Di desa Ciamis yang asri, terletak di perbukitan Jawa Barat, tinggallah seorang pemuda bernama Ujang. Ladang pertanian milik keluarganya adalah urat nadi desa mereka yang sederhana, dengan hamparan sawah sejauh mata memandang dan sesekali sapi mengembik di kejauhan. Ujang, dengan topi jerami dan sepatu bot usang yang selalu dikenakannya, bekerja keras sebagai pembantu pertanian bersama ayahnya, Pak Hadi.
Desa itu adalah tempat yang indah, dengan hamparan ladang hijau yang semarak dan rumah-rumah bambu yang nyaman menghiasi lanskapnya. Hari-hari Ujang diisi dengan menanam, menyiram, dan memanen padi. Meskipun ia sangat mengenal ritme kehidupan pedesaan, ia mendambakan sesuatu yang berbeda, sesuatu yang lebih mendebarkan daripada rutinitas kerja pertanian yang dapat diprediksi.
Suatu hari, Ujang memutuskan bahwa ia sudah muak dengan kehidupan desa. Ia mengemas tas kecil berisi barang-barang penting dan berangkat ke Jakarta, memimpikan kota besar dan janji-janji petualangannya. Setibanya di sana, Ujang segera menyadari bahwa kota itu bukanlah tempat glamor yang ia bayangkan. Pekerjaan pertamanya adalah sebagai pedagang kaki lima yang berjualan makanan ringan, di mana ia sering kali diperdaya oleh pesaing yang lebih berpengalaman dan diganggu oleh preman-preman yang suka tahu goreng.

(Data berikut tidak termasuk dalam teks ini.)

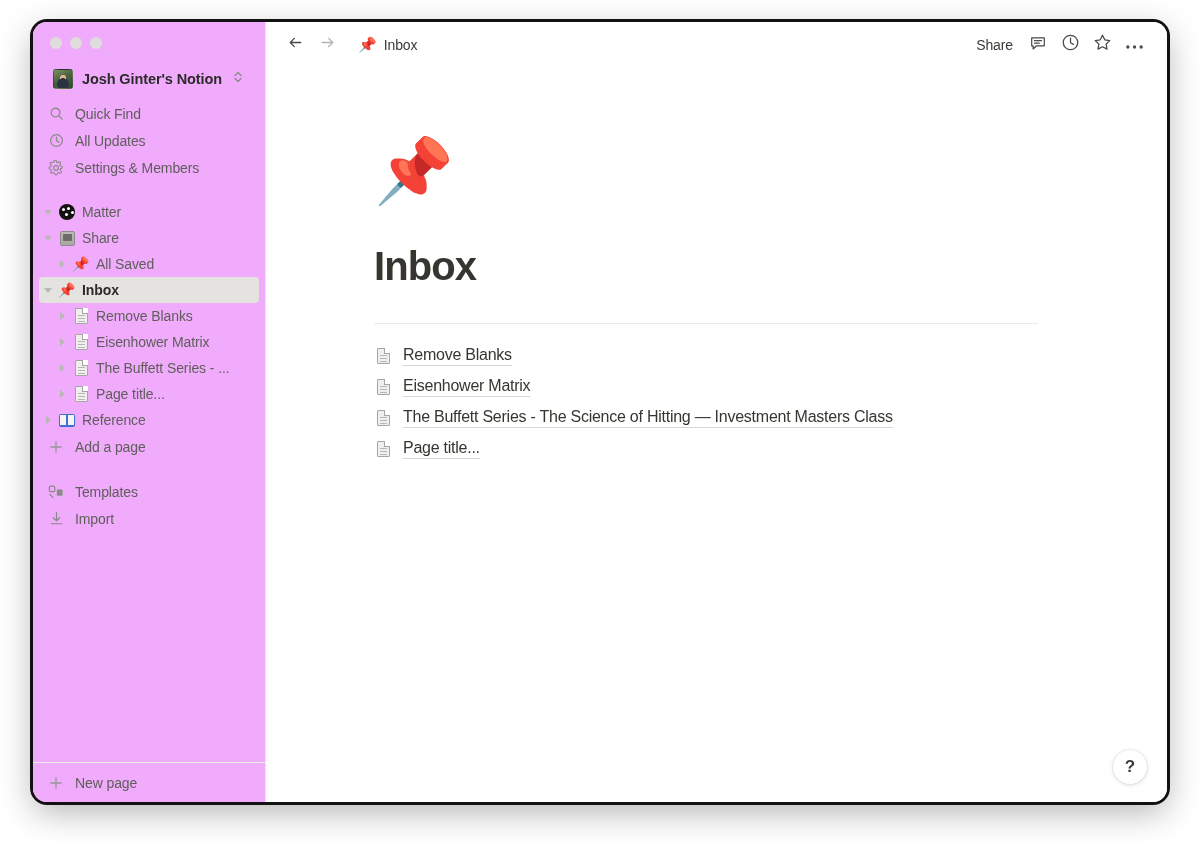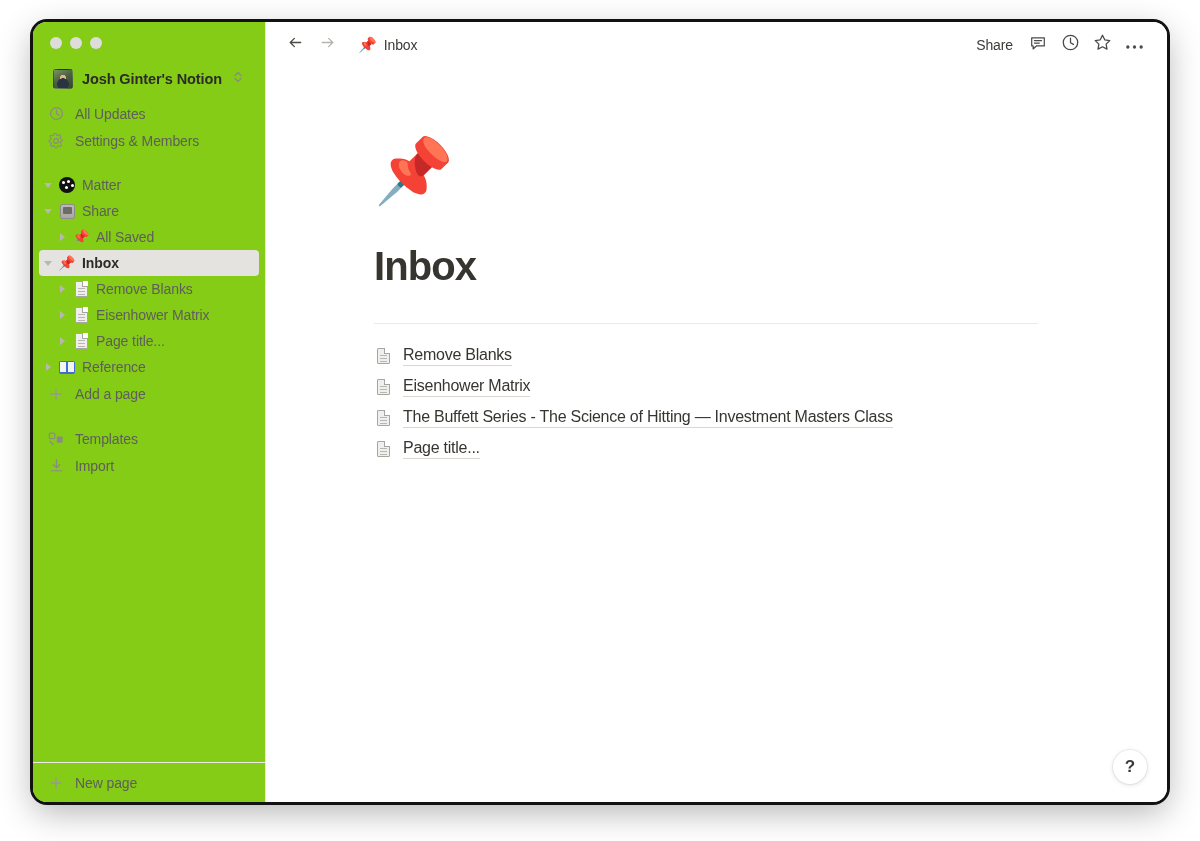--- a/index.html
+++ b/index.html
@@ -26,21 +26,21 @@
       0 0 0 3px #121212,
       0 10px 34px rgba(0,0,0,0.30);
     display: flex;
   }
 
   
   .sidebar {
     width: 233px;
     min-width: 233px;
     height: 100%;
-    background: #84cc16;
+    background: #f0abfc;
     border-right: 1px solid #eceae6;
     display: flex;
     flex-direction: column;
     position: relative;
   }
 
   .traffic {
     display: flex;
     gap: 8px;
     padding: 15px 0 0 17px;
@@ -377,20 +377,29 @@
       <span class="ws-name">Josh Ginter's Notion</span>
       <span class="ws-chevrons">
         <svg width="10" height="14" viewBox="0 0 10 14" fill="none">
           <path d="M2 5.5L5 2.5L8 5.5" stroke="#8b8a87" stroke-width="1.3" stroke-linecap="round" stroke-linejoin="round"></path>
           <path d="M2 8.5L5 11.5L8 8.5" stroke="#8b8a87" stroke-width="1.3" stroke-linecap="round" stroke-linejoin="round"></path>
         </svg>
       </span>
     </div>
 
     <div class="nav-list">
+      <div class="nav-row">
+        <span class="ico">
+          <svg width="15" height="15" viewBox="0 0 16 16" fill="none">
+            <circle cx="7" cy="7" r="4.6" stroke="#8b8a87" stroke-width="1.4"></circle>
+            <path d="M10.5 10.5L14 14" stroke="#8b8a87" stroke-width="1.4" stroke-linecap="round"></path>
+          </svg>
+        </span>
+        <span class="nav-label">Quick Find</span>
+      </div>
 
       <div class="nav-row">
         <span class="ico">
           <svg width="15" height="15" viewBox="0 0 16 16" fill="none">
             <circle cx="8" cy="8" r="6.3" stroke="#8b8a87" stroke-width="1.35"></circle>
             <path d="M8 4.3V8.2L10.6 9.7" stroke="#8b8a87" stroke-width="1.35" stroke-linecap="round" stroke-linejoin="round"></path>
           </svg>
         </span>
         <span class="nav-label">All Updates</span>
       </div>
@@ -460,20 +469,29 @@
       <div class="tree-row indent-2">
         <span class="tri">
             <i></i>
           </span>
         <span class="tree-ico">
             <span class="emo-doc"></span>
           </span>
         <span class="tree-label">Eisenhower Matrix</span>
       </div>
 
+      <div class="tree-row indent-2">
+        <span class="tri">
+            <i></i>
+          </span>
+        <span class="tree-ico">
+            <span class="emo-doc"></span>
+          </span>
+        <span class="tree-label">The Buffett Series - ...</span>
+      </div>
 
       <div class="tree-row indent-2">
         <span class="tri">
             <i></i>
           </span>
         <span class="tree-ico">
             <span class="emo-doc"></span>
           </span>
         <span class="tree-label">Page title...</span>
       </div>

Tanpa gentar, Ujang menekuni berbagai pekerjaan lain. Ia bekerja sebagai satpam di sebuah mal, di mana tugas utamanya adalah berdiri diam sambil melamun tentang pertanian. Ia mencoba menjadi sopir taksi, tetapi kemacetan lalu lintas membuatnya semakin frustrasi. Kiprahnya di industri restoran tidak bertahan lama, karena ia tidak sengaja menjatuhkan nampan berisi sup.
Setelah berbulan-bulan berjuang dan tinggal di gang sempit dengan atap bocor, Ujang menyadari bahwa kehidupan kota tidak cocok untuknya. Ia merindukan kesederhanaan desanya dan kepuasan mengolah tanah. Dengan berat hati tetapi pikiran jernih, Ujang memutuskan untuk kembali ke Ciamis dan membantu ayahnya mengelola pertanian dengan lebih serius.
Di kampung halamannya, Ujang menekuni pertanian dengan semangat baru. Ia memperkenalkan teknik modern seperti irigasi tetes dan pengendalian hama organik. Ide-idenya mengubah pertanian, meningkatkan produktivitas dan pendapatan. Ujang juga memulai koperasi dengan petani lokal lainnya, menyediakan peralatan dan pengetahuan yang lebih baik bagi mereka.
Keberhasilan pertaniannya memungkinkannya untuk memberi kembali kepada masyarakatnya. Ujang membantu membangun sekolah baru, memperbaiki infrastruktur lokal, dan bahkan memulai dana kecil untuk membantu keluarga yang kesulitan. Desanya, yang dulunya kesulitan, mulai berkembang, dan masyarakat Ciamis pun tumbuh bersamanya.
Transformasi kehidupan Ujang dari pekerja kota yang kecewa menjadi petani yang makmur dan penyayang sungguh luar biasa. Pertaniannya menjadi model inovasi dan kesuksesan, dan kisahnya menjadi sumber inspirasi. Dedikasi Ujang tidak hanya menghidupkan kembali pertanian keluarganya tetapi juga mengangkat seluruh desanya.
Pada akhirnya, Ujang menemukan panggilan sejatinya, membuktikan bahwa terkadang, jalan yang paling memuaskan adalah jalan yang membawa Anda pulang. Desa Ciamis berkembang pesat, dan Ujang hidup bahagia, mengetahui bahwa ia telah membuat perbedaan yang nyata.
Melon38, Satu cerita dari ribuan kisah kehidupan.